Iwaki Masahiro, Niwa Toshiro, Nakamura Yukiko, Kawase Atsushi, Komura Hiroshi
Department of Pharmacy, Faculty of Pharmacy, Kindai University.
School of Pharmacy, Shujitsu University.
J Toxicol Sci. 2018;43(1):59-63. doi: 10.2131/jts.43.59.
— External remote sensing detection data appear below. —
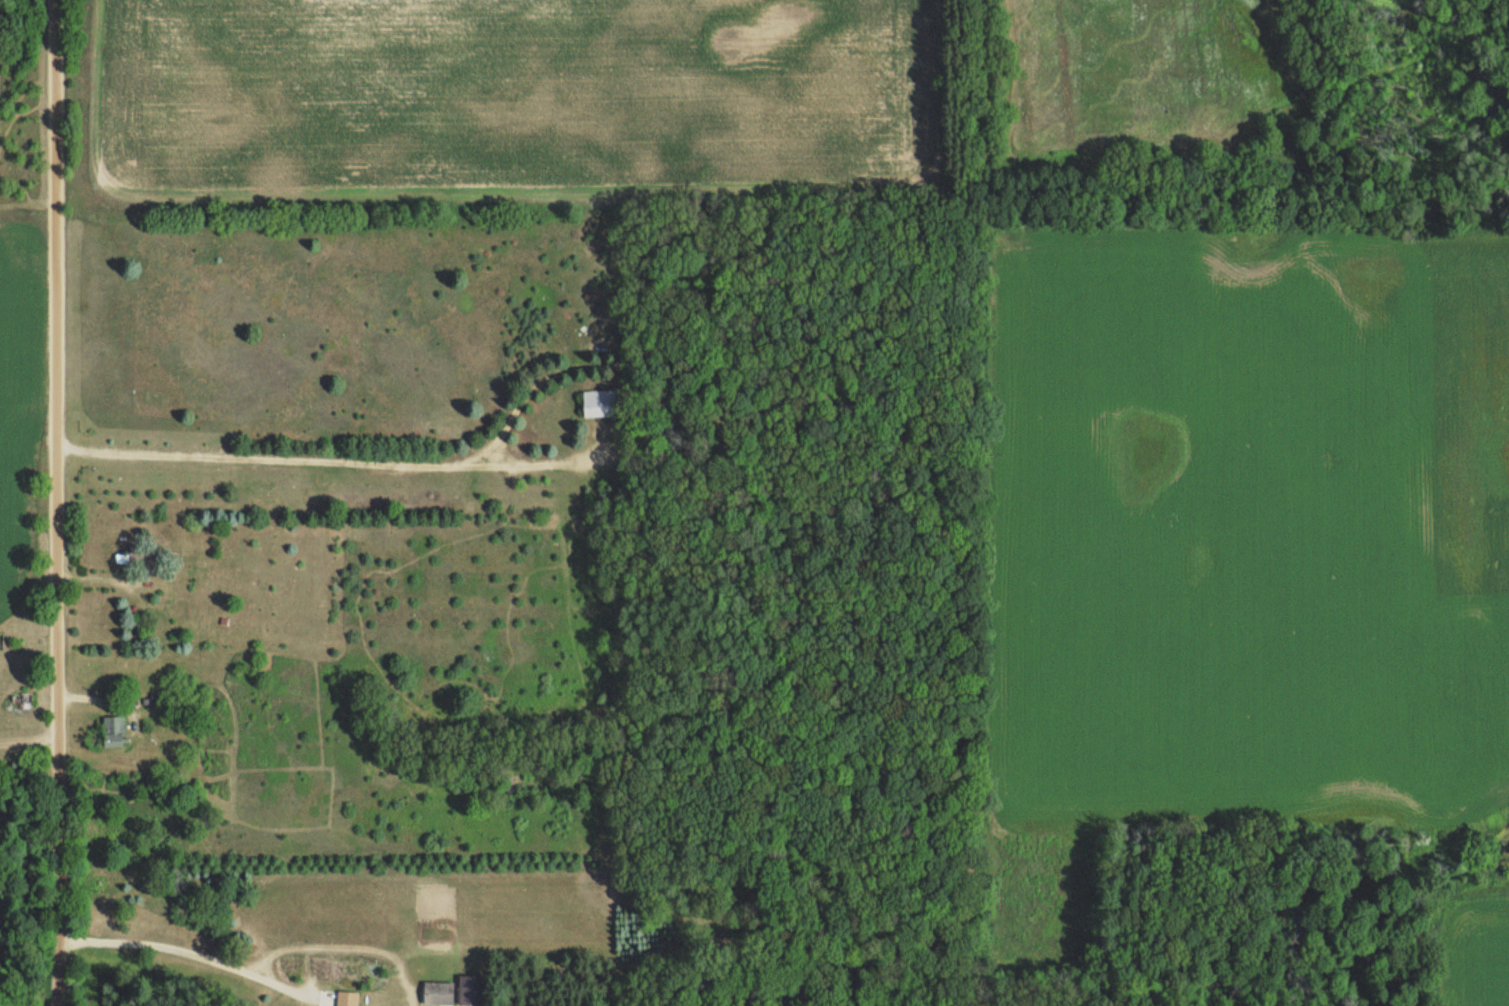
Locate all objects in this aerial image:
building: (599, 403)
road: (322, 460)
road: (53, 503)
building: (137, 556)
building: (112, 730)
road: (185, 949)
building: (468, 989)
building: (438, 992)
building: (346, 998)

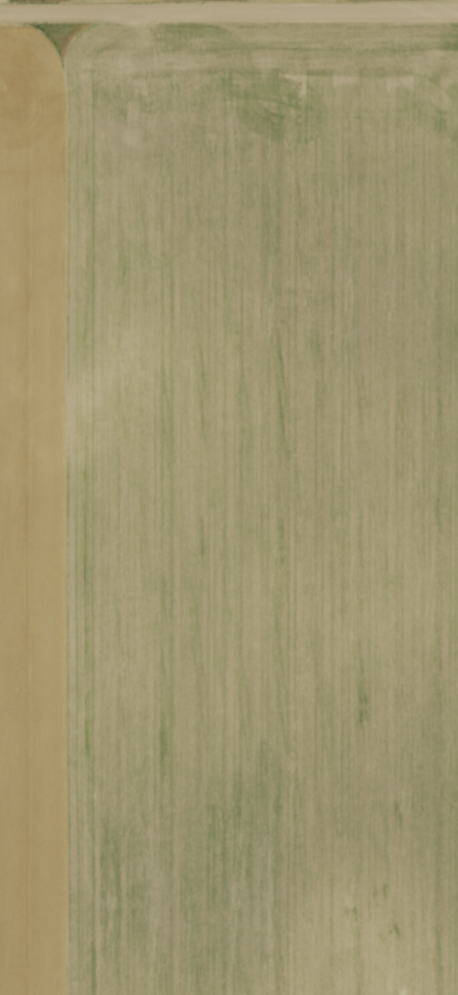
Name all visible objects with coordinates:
road: (229, 13)
crop: (229, 510)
The relative contribution of cytochrome P450 (CYP) isoforms responsible for carvedilol (CAR) oxidation in rats were evaluated in order to compare with that of reported human CYPs responsible for the metabolism of CAR enantiomers. The depletion of CAR enantiomers by recombinant CYPs and the effects of CYP-selective inhibitors on the depletion catalyzed by rat liver microsomes (RLM) was determined. Quinine (rat CYP2D inhibitor) markedly inhibited the metabolism of both R- and S-CAR by RLM. The metabolism of S-CAR was inhibited more than that of R-CAR by furafylline, (a CYP1A2 inhibitor, 53.5% vs 11.3%), α-naphthoflavone (a CYP1A2 inhibitor, 64.5% vs 33.6%), and ketoconazole (a CYP3A inhibitor, 87.1% vs 51.2%). Among the CYPs examined, CYP2D2 showed the highest metabolic activities against both the enantiomers. R-CAR was mainly metabolized by CYP2D2 and CYP3A2. CYP2C11 and CYP3A1, in addition to CYP2D2 and CYP3A2 showed higher metabolic activities against S-CAR than that against R-CAR. These results suggest that CYP2D2 predominantly catalyzed R-CAR metabolism, whereas CYP2D2 and CYP3A1/2 catalyzed S-CAR metabolism in rats.
为了与报道的负责卡维地洛(CAR)对映体代谢的人细胞色素P450(CYP)进行比较,评估了大鼠体内负责CAR氧化的CYP同工型的相对贡献。测定了重组CYP对CAR对映体的消耗以及CYP选择性抑制剂对大鼠肝微粒体(RLM)催化的消耗的影响。奎宁(大鼠CYP2D抑制剂)显著抑制RLM对R-和S-CAR的代谢。呋拉茶碱(一种CYP1A2抑制剂,53.5%对11.3%)、α-萘黄酮(一种CYP1A2抑制剂,64.5%对33.6%)和酮康唑(一种CYP3A抑制剂,87.1%对51.2%)对S-CAR代谢的抑制作用比对R-CAR的抑制作用更强。在所检测的CYP中,CYP2D2对两种对映体均表现出最高的代谢活性。R-CAR主要由CYP2D2和CYP3A2代谢。除CYP2D2和CYP3A2外,CYP2C11和CYP3A1对S-CAR的代谢活性比对R-CAR的代谢活性更高。这些结果表明,在大鼠中,CYP2D2主要催化R-CAR的代谢,而CYP2D2和CYP3A1/2催化S-CAR的代谢。